Operation Daybreak, a large scale police investigation concerning a number of claims relating to incidents of abuse at homes in the Nottingham area, has seen the number of victims reporting allegations increase.

In addition it is now being reported that an arrest has been made in connection with allegations that relate specifically to Beechwood Community House.

The remit of the extensive investigation now covers allegations concerning six homers formerly run by the council. The homes in question have now closed but the investigation is taking account of allegations of both physical and sexual abuse. The allegations cover a period of time stretching from the late 1960s until 2000.
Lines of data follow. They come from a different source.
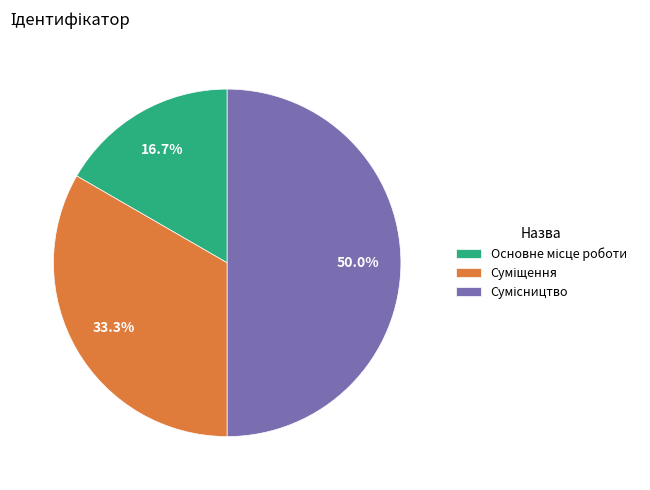

Count the number of slices in the pie.

3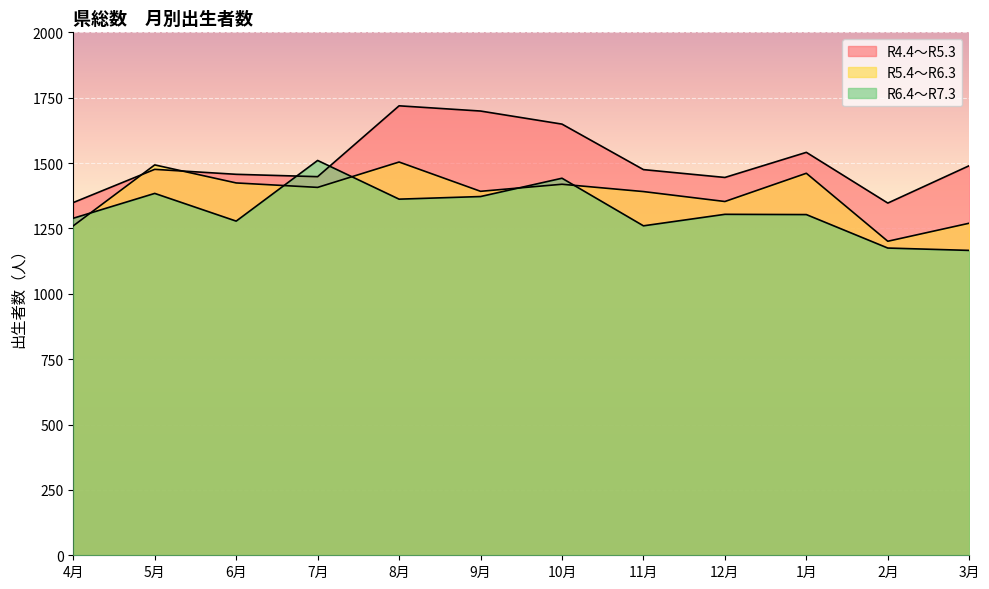

What are all the series names shown in the legend?

R4.4～R5.3, R5.4～R6.3, R6.4～R7.3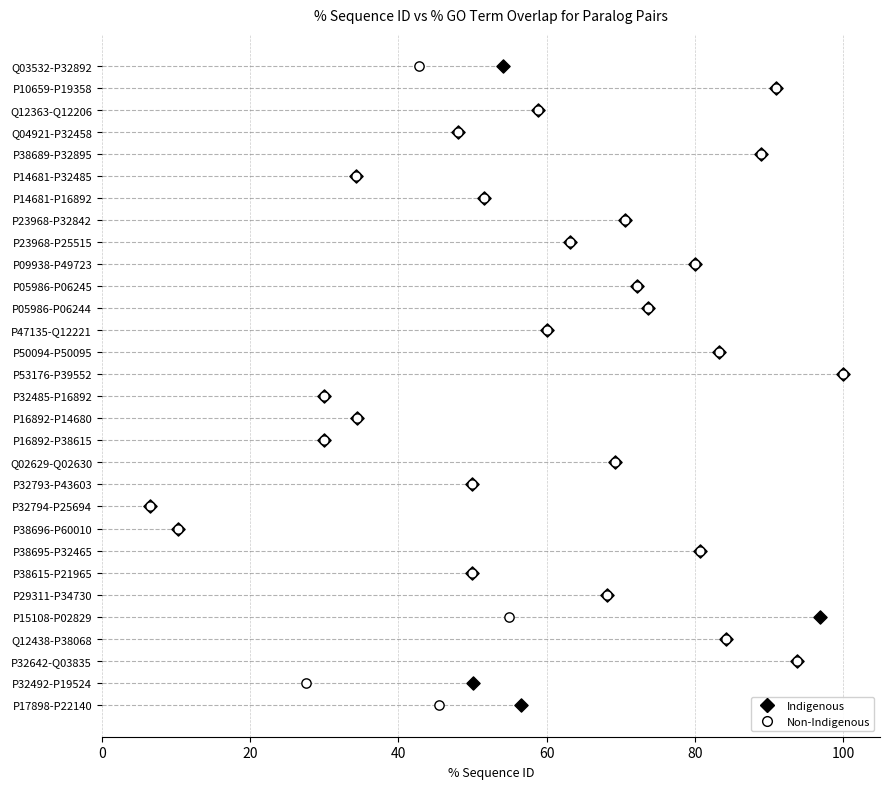

What are all the series names shown in the legend?

Indigenous, Non-Indigenous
Operation Daybreak has been investigating alleged abuse by staff at Beechwood Community House, Mapperley, Bracken House, Bulwell, Ranskill Gardens, Bestwood, Wood Nook, Beechdale, and Risley Hall in Derbyshire. Although at the time of writing it had not been confirmed for legal reasons it is understood that a further home has been added to that list.

So far it has been revealed that the arrest made in connection with the Daybreak investigation was connected to an alleged historical serious sexual offence that occurred at Beechwood. The individual arrested was questioned before being released on bail pending further enquiries. Previously five other people were arrested and all were later released with no further action. Nonetheless there are now known to be over 60 alleged victims.

It has also been reported that a council apologised to one of the alleged victims after it transpired that their care files had apparently been destroyed during the 1970s. This is a stark reminder of one of the central difficulties faced by victims and has a considerable impact on the possibility of proper investigation. The loss of records is also relevant to the possibilities of making a civil claim for compensation. The rules relating to the retention of records have evolved over the years but this is only one part of the overall problem.

Further difficulties arise when it becomes clear that many of the records are held in original hard copy format and may never have been stored electronically. This creates difficulties in the process of searching for what may be very old records. In this instance the local council involved did manage to track down some information relating to the victim in other more general files. This does again show the fragmented nature of historical record keeping but also provides some insight into the level of enquiry that any local authority investigating these allegations may need to consider when information may well be spread across a wide range of information sources.

Nonetheless as the investigations under Operation Daybreak continue it is to be hoped that even after many years those responsible for abusing the children in their care may finally face justice.